Почти в то же время из дверей кабака вышла дюжая, плечистая баба, весьма похожая на штоф, налитый красным вином; к довершению сходства голова ее повязана была желтоватым платком: издали совершенная пробка. В каждой руке между пальцами держала она четыре пустые штофа, по три штофа наводилось у ней подмышками. За нею выступил рыженький вскосмаченный мальчик с ковшом воды в одной руке, каждый палец другой руки воткнут был в горлышко пустого штофа; изо рта мальчика торчала корка хлеба, которую пережевывал он путем-дорогой. Целовальничиха принялась полоскать штофы, не обращая внимания на приближавшихся нищих. Она, как тотчас же, впрочем, оказалось, была баба сговорчивая. С ее стороны не было ни малейшего препятствия к приобретению зипуна, если только он годен; она молча взяла его, помяла в руках и расставила против света, причем из прорехи посредине спины зипуна луч солнца ударил прямехонько в лицо целовальничихи.
– Чего долго держишь нас? не хапаный товар[78], барыня вечор подарила: добро, стало быть, хорошее, – вымолвил Фуфаев.
– Это не наше дело разбирать… много оченно будет… много вас здесь, шатунов, ходит, – проворчала баба, продолжая свой осмотр.
– Довольно уж, довольно нагляделась, – пробасил Верстан, – говорят тебе, не слепой зипун-ат![79]
– Какой слепой, весь в дырьях! – проговорила баба.
– Ничего, тетка, сойдет! – воскликнул с живостью Фуфаев, – вещь, примерно, такая ходовая, всем нужная. Ну, говори, что даешь?..
– Десять копеек.
– Э! да ты крещеная ли?
– Больше не дам. Отваливай, значит; некогда…
– Братцы! да ведь тут на косушку не будет… что ж это она! – заговорил Фуфаев с сокрушенным видом, – слышь. Верстан, вот что: идет али нейдет?..
– Ну, говори…
– Слышь, тетка, – начал Фуфаев, обращаясь к бабе, которая принялась за полосканье штофов, между тем как рыжий мальчик, сверля пальцем нос, продолжал жевать корку, – есть в пяти верстах от вас село Андреевское?
– Есть…
– Есть там ноне приходский праздник?
– Есть…
– Много там народу собирается?
– Отстань! Ступай, ступай! – проворчала баба, потеряв терпение.
– Вот что, Верстан, – подхватил Фуфаев, – все деньги, которые получу нонче в Андреевском, все твои, дай только полтину…
– Несходно, – промолвил Верстан, – тучи собираются… чай, народу будет немного; дождь пойдет, полтины не соберешь…
– Ну, два дня: нонче что подадут на мою долю, да завтра?
– Неделю, пожалуй, можно…
– Как? полтину за неделю!
– Меньше не хочу…
– За неделю-то… пожалуй, и я ему дам, – промямлил дядя Мизгирь, подходя ближе.
Петя далеко не был весел; он не мог, однако ж, удержаться от смеха, взглянув на рожу, которую скорчил в эту минуту дядя Мизгирь.
– Эх вы, жиды окаянные! – воскликнул Фуфаев. – Ну, да что с вами делать!

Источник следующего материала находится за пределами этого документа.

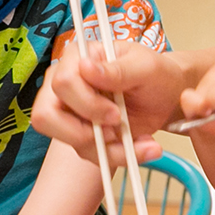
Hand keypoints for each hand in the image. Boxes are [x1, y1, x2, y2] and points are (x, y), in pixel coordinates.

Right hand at [33, 45, 185, 165]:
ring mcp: (70, 112)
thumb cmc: (155, 74)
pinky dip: (116, 156)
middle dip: (84, 131)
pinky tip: (140, 147)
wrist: (167, 98)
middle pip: (47, 115)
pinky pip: (87, 154)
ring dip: (107, 149)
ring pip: (67, 141)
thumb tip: (85, 67)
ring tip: (138, 141)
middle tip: (117, 130)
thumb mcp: (145, 67)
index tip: (116, 113)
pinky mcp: (80, 134)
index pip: (62, 82)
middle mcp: (65, 85)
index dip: (87, 103)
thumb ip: (116, 70)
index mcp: (77, 58)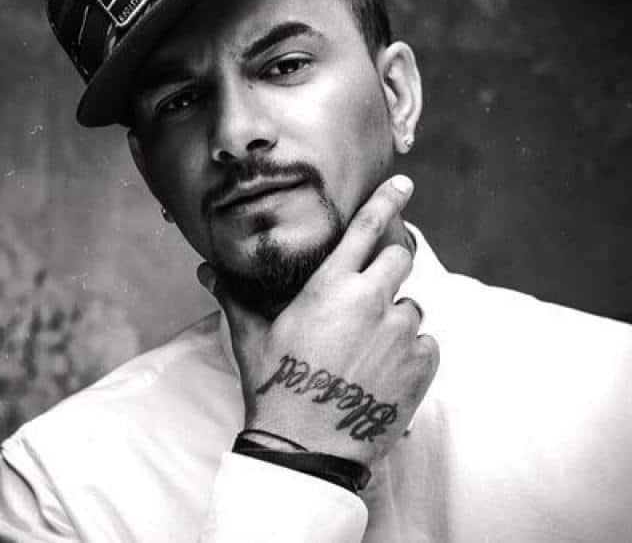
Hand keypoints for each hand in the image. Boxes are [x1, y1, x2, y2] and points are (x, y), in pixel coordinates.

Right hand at [197, 175, 438, 467]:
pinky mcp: (421, 366)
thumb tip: (206, 270)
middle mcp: (371, 302)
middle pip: (400, 258)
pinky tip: (381, 373)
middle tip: (371, 292)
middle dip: (390, 265)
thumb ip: (235, 296)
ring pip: (411, 306)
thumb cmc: (275, 387)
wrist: (306, 449)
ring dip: (394, 318)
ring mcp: (400, 335)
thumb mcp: (252, 337)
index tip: (404, 183)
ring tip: (364, 350)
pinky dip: (409, 352)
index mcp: (331, 287)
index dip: (387, 200)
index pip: (367, 228)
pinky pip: (425, 343)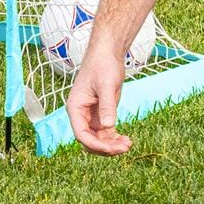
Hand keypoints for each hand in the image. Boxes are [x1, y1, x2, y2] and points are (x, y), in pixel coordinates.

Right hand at [68, 39, 131, 154]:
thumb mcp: (106, 85)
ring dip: (111, 145)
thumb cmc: (103, 66)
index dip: (96, 145)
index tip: (112, 148)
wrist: (107, 55)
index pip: (81, 134)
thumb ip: (106, 106)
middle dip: (105, 148)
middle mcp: (81, 115)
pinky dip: (114, 139)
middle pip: (89, 141)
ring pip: (98, 139)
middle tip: (124, 147)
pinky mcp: (102, 114)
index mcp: (76, 108)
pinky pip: (106, 133)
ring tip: (128, 144)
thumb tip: (108, 126)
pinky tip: (127, 140)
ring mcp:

Какие вы ни на есть, враг-то, видно, сильнее вас! Иду в кабалу – пропадай моя голова! Давай! – присовокупил он решительно.
Целовальничиха взяла деньги, внимательно пересмотрела каждую копейку, подняла зипун, сказала: «три косушки…», и, пихнув рыжего мальчика, зевавшего на нищих, вошла в кабак. Минуту спустя она вынесла штоф и толстый зеленоватый стаканчик. Фуфаев отлил немного в стакан, попробовал: «знатно!» Он налил Верстану, потом Мизгирю, а остальное все залпом выпил, отплюнув последний глоток. На минуту он ошалел как будто; лицо его, окруженное мелкими спутанными кудрями, как шерсть у киргизского барана, сделалось багровым и склонилось на грудь; белые, широко раскрывшиеся зрачки неподвижно смотрели в землю; в чертах его промелькнуло как будто недовольное, тоскливое чувство, но это продолжалось несколько секунд. Он пощупал Петю, взял у него конец палки, сказал: «веди меня, наследник!»[80] и велел скорее идти к околице.